▶ _Exercice écrit 1_: D'après le texte sur les écologistes, quel score Yannick Jadot a-t-il fait à la présidentielle ?
▶ _Exercice écrit 2_: Prolongez le texte sur les écologistes et leurs électeurs, à la suite de sa dernière phrase.

▶ _Texte à lire_:
De l'autre côté, les écologistes s'attellent à revoir un logiciel qui crispe, pour l'heure, une grande partie de la population. Les 4,63% de Yannick Jadot à la présidentielle les y a contraints : élargir leur base électorale est aujourd'hui une nécessité pour survivre. «Les incarnations de l'écologie politique aujourd'hui, c'est souvent des Parisiens, des personnes plutôt urbaines», reconnaît la députée EELV de la Drôme Marie Pochon, alors que la scène médiatique a beaucoup été accaparée par l'écoféministe Sandrine Rousseau, davantage occupée à dénoncer les barbecues comme un gage de «virilité».

▶ _Données fournies_:
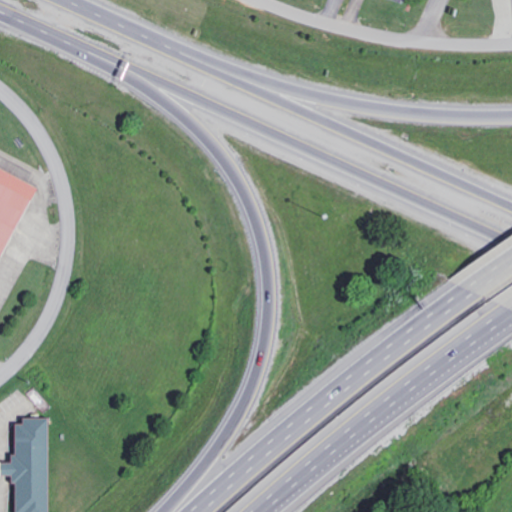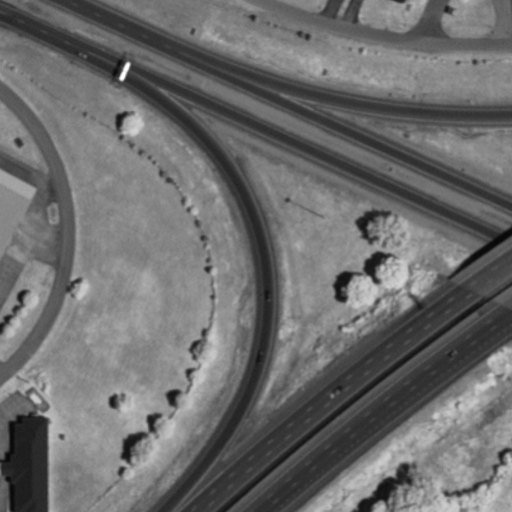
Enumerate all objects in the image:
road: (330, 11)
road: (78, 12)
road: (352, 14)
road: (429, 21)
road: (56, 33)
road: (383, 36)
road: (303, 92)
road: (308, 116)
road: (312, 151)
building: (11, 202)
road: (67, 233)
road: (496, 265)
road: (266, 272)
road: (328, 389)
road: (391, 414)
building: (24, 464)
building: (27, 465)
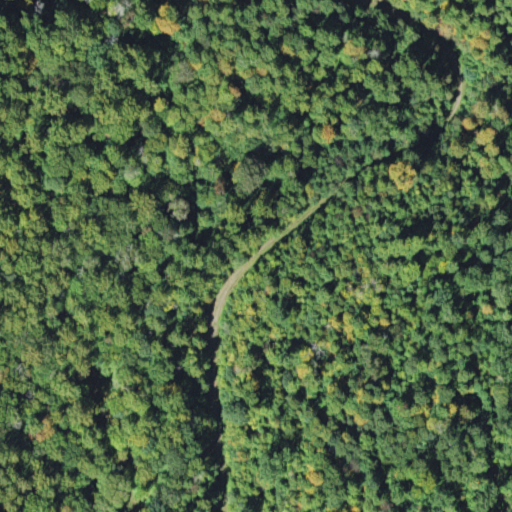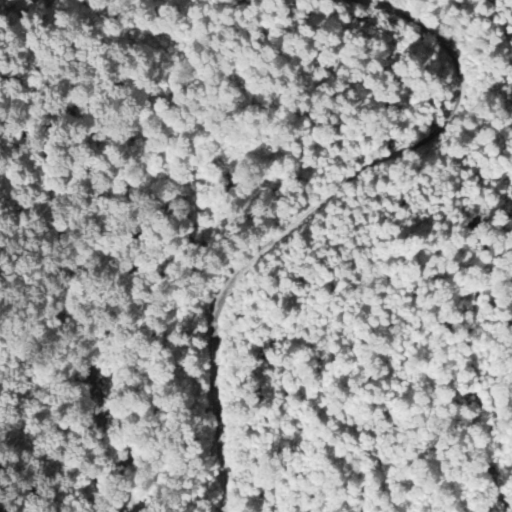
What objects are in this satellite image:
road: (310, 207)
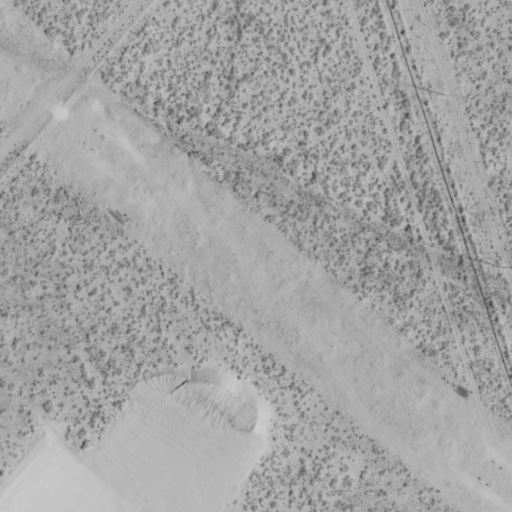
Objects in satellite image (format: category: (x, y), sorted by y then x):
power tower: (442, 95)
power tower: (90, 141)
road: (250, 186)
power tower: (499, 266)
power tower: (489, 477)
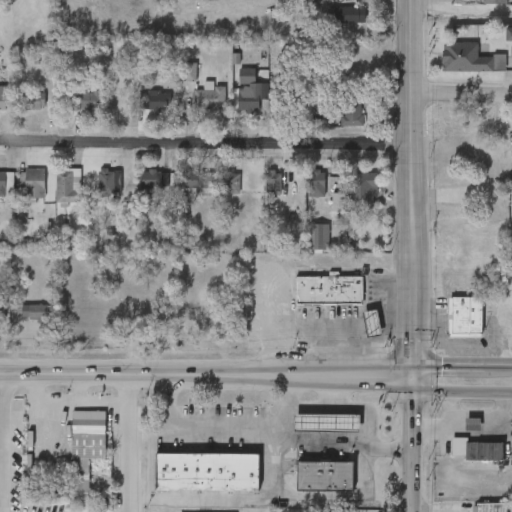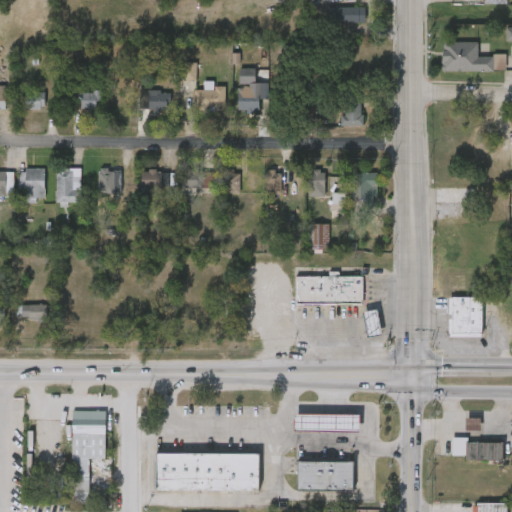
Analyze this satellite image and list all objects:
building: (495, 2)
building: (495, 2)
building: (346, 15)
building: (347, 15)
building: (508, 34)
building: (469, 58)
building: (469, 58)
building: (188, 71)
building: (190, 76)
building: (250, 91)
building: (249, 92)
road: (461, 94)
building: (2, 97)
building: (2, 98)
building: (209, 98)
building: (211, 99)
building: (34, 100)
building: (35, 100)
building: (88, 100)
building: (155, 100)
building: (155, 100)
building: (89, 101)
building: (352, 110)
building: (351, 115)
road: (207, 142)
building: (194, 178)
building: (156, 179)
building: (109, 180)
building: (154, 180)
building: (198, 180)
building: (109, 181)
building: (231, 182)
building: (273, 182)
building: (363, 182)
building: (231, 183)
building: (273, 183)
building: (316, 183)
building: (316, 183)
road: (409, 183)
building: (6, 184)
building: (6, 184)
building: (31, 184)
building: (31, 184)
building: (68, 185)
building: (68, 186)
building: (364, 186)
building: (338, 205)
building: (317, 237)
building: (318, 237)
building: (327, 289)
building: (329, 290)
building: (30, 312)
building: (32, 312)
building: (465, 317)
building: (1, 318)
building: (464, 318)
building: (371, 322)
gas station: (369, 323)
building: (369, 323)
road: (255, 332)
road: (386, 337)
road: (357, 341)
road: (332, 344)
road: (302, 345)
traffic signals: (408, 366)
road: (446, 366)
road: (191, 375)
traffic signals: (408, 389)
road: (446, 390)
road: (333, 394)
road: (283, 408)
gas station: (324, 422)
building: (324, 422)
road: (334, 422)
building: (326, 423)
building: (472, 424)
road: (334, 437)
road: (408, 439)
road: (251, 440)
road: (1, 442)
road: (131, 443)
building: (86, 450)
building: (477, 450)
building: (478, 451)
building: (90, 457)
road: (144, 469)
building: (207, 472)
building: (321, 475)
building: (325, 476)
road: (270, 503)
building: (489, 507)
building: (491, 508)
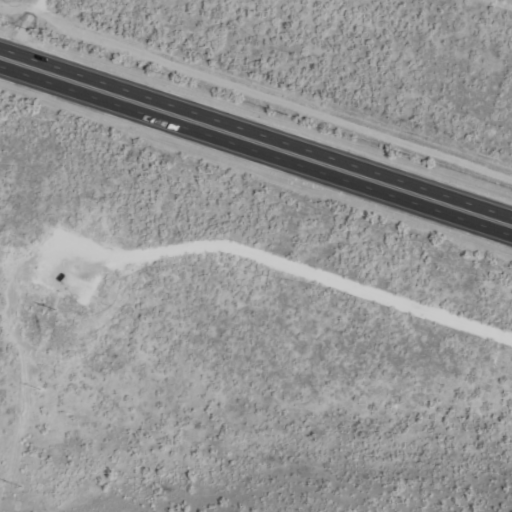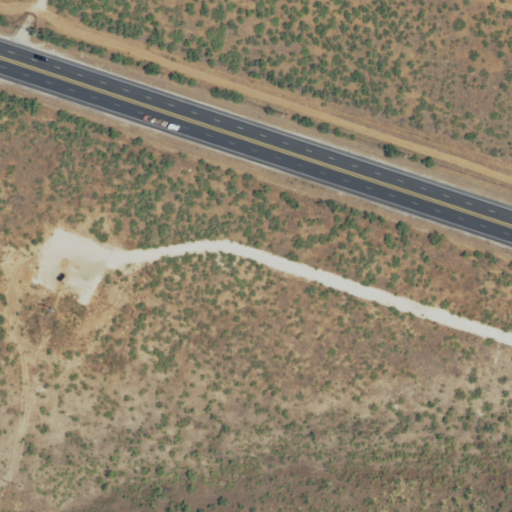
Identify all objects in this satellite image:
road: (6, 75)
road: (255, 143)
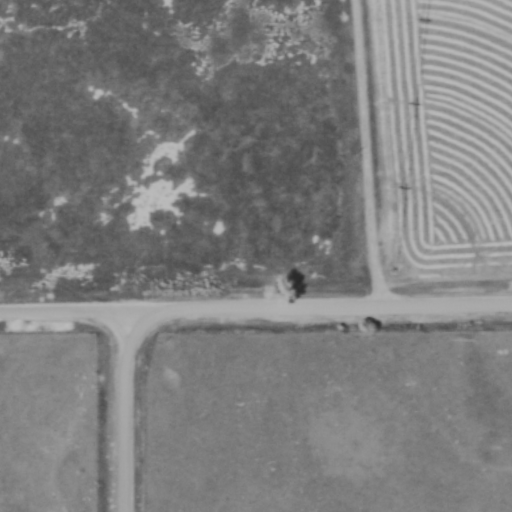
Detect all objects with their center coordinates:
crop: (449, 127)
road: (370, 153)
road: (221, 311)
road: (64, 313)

---

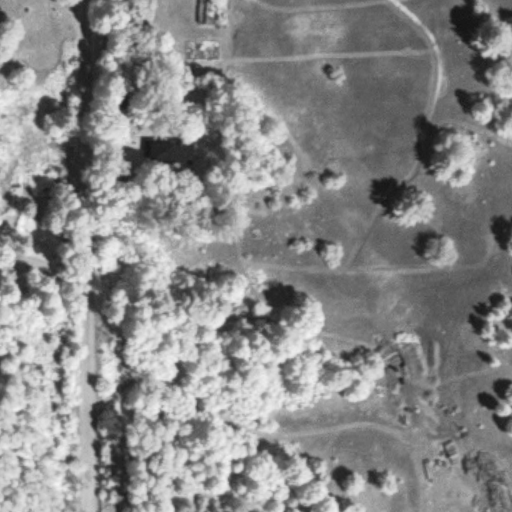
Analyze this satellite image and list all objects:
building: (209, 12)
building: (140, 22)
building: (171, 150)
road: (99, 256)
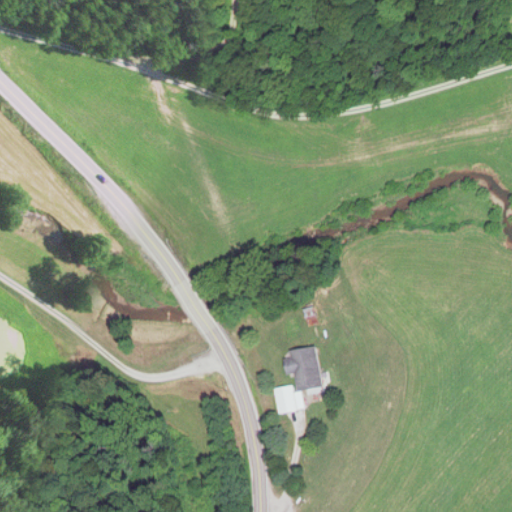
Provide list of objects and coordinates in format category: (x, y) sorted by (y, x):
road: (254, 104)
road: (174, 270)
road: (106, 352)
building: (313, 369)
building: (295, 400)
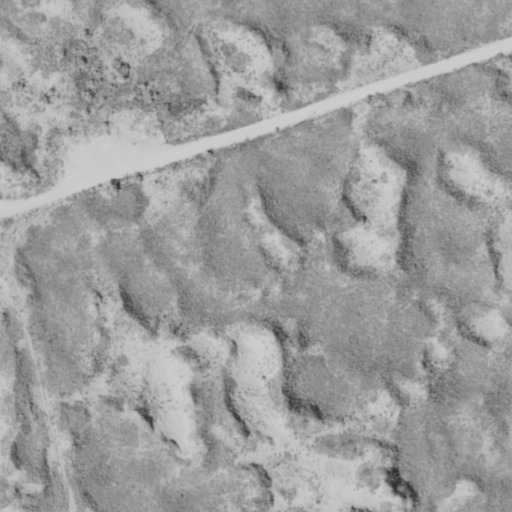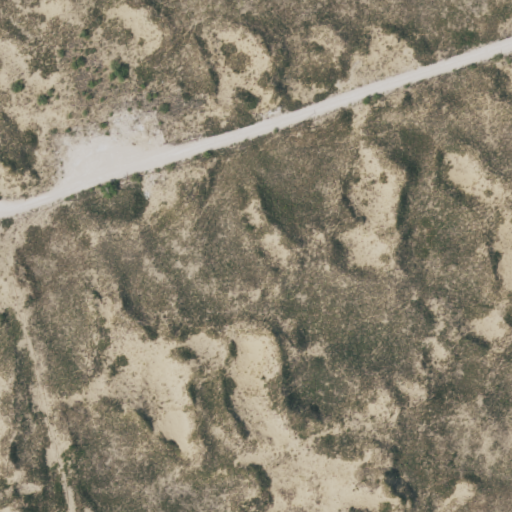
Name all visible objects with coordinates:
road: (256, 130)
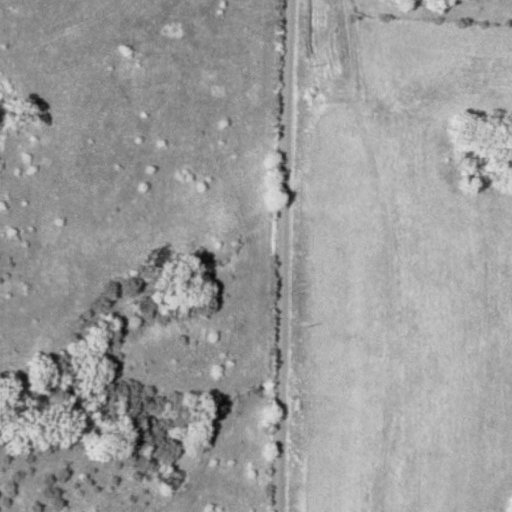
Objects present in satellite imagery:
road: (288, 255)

▶ _Réponse attendue 1_: 4,63%.

▶ _Réponse attendue 2_:
Pour l'élue, qui figure parmi les rares écologistes désignés dans une circonscription rurale, l'élection passée a montré que «des territoires ont été délaissés». «On s'est peut-être repliés sur une sociologie électorale plutôt des villes», analyse-t-elle. Avec la nouvelle secrétaire nationale d'EELV, Marine Tondelier, Marie Pochon souhaite entamer des «États généraux de la ruralité», censés permettre de renouer les liens et montrer que «les écologistes sont partout sur le territoire, même s'ils ne se reconnaissent pas forcément dans l'incarnation des Verts». «La France périphérique, on arrive», a même lancé l'élue d’Hénin-Beaumont lors de son discours d'intronisation. Pas sûr que cela suffise pour autant, surtout quand Marine Tondelier salue, dans le même discours, les actions de désobéissance civile qui s'intensifient depuis plusieurs mois. Les mêmes qui mènent parfois de jeunes activistes à s'asseoir sur des autoroutes et bloquer la circulation de Français se rendant sur leur lieu de travail.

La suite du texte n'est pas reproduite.